■ Source extract
-------------------------
A mosquito-born viral disease. The EEE virus normally is found in freshwater swamp birds and mosquitoes that do not bite people. However, the virus is occasionally transmitted to other types of mosquitoes capable of biting horses and people. The risk of contracting EEE is highest in mid-to-late summer. The mosquitoes are killed by frost.
Symptoms: The first symptoms are fever (103-106F), stiff neck, and headache starting 2-10 days after infection. Swelling of the brain (encephalitis) is the most feared feature. The disease gets worse quickly, and many patients go into a coma within a week and some die. Those who survive suffer mild to severe neurologic deficits. Very few people recover completely.
Prevention: The disease can be prevented in horses with the use of vaccinations. These vaccinations are usually given together with vaccinations for other diseases, most commonly WEE, VEE, and tetanus. Most vaccinations for EEE consist of the killed virus.
Treament: There is no cure for EEE. Treatment consists of corticosteroids, anticonvulsants, and supportive measures such as intravenous fluids, tracheal intubation, and antipyretics.
Epidemology: In 2006, approximately 500,000 acres (2,000 km2) in southeastern Massachusetts were treated with mosquito adulticides to reduce the risk of humans contracting EEE. There have been several human cases reported in New Hampshire as well.
-------------------------
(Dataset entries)
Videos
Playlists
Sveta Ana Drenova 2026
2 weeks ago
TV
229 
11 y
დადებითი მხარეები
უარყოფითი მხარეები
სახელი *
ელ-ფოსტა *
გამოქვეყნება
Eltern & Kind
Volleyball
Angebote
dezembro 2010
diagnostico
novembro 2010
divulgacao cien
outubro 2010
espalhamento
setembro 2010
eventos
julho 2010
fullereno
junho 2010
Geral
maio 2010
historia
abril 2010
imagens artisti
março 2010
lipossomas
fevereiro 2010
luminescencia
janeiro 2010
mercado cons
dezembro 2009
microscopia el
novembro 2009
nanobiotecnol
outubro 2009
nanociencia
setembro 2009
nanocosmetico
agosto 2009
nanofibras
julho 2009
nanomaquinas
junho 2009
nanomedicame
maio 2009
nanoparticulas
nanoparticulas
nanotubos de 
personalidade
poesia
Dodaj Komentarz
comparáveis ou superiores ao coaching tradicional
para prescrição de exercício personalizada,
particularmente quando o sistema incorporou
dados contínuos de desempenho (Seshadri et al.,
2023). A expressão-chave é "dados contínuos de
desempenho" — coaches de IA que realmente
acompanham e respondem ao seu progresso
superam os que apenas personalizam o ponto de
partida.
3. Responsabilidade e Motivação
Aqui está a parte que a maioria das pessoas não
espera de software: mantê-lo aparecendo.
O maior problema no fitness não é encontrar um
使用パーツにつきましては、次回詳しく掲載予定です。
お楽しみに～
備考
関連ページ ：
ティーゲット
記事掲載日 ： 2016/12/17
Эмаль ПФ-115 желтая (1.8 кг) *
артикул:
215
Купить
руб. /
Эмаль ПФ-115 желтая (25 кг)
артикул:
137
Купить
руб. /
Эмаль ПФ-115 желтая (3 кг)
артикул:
-------------------------
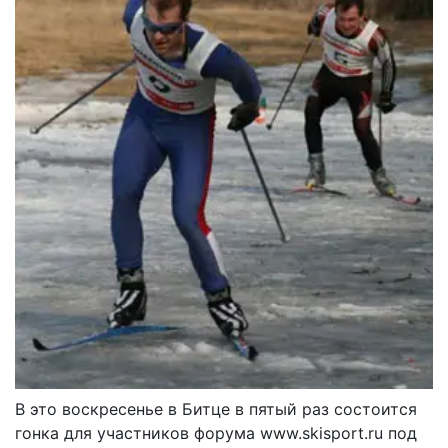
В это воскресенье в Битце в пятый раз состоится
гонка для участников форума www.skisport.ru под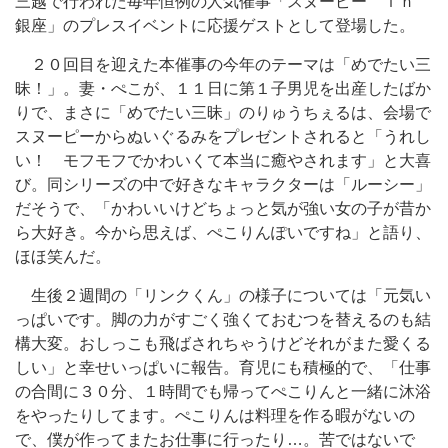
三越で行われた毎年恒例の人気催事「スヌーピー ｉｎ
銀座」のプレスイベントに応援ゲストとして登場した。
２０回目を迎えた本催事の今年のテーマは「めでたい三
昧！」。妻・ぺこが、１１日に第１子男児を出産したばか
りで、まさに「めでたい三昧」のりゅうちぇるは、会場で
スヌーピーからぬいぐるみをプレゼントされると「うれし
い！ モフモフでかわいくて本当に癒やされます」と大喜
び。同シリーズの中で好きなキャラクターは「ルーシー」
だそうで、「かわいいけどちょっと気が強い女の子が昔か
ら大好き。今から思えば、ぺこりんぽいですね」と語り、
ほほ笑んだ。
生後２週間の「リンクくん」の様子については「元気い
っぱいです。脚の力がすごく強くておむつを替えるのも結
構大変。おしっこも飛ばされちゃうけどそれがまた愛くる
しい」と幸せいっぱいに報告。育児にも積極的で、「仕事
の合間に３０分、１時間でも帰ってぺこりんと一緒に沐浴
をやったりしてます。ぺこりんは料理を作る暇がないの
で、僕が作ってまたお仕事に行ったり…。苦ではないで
-------------------------
■ Brief A
Decide whether each statement below agrees with the EEE overview, answering yes or no and quoting the deciding words of the text: (i) The risk of contracting EEE is highest in early spring. (ii) Most vaccinations for EEE consist of the killed virus. (iii) A cure for EEE exists.
■ Brief B
According to the EEE overview, roughly how much land in southeastern Massachusetts was treated with mosquito adulticides in 2006?
■ Brief C
Reproduce the EEE overview from the words "Symptoms: The first" up to and including the words "intubation, and antipyretics.".

■ Problem solution A
(i) No: "The risk of contracting EEE is highest in mid-to-late summer."
(ii) Yes: "Most vaccinations for EEE consist of the killed virus."
(iii) No: "There is no cure for EEE."

■ Problem solution B
Approximately 500,000 acres (2,000 km2).

■ Problem solution C
Symptoms: The first symptoms are fever (103-106F), stiff neck, and headache starting 2-10 days after infection. Swelling of the brain (encephalitis) is the most feared feature. The disease gets worse quickly, and many patients go into a coma within a week and some die. Those who survive suffer mild to severe neurologic deficits. Very few people recover completely.
Prevention: The disease can be prevented in horses with the use of vaccinations. These vaccinations are usually given together with vaccinations for other diseases, most commonly WEE, VEE, and tetanus. Most vaccinations for EEE consist of the killed virus.
Treament: There is no cure for EEE. Treatment consists of corticosteroids, anticonvulsants, and supportive measures such as intravenous fluids, tracheal intubation, and antipyretics.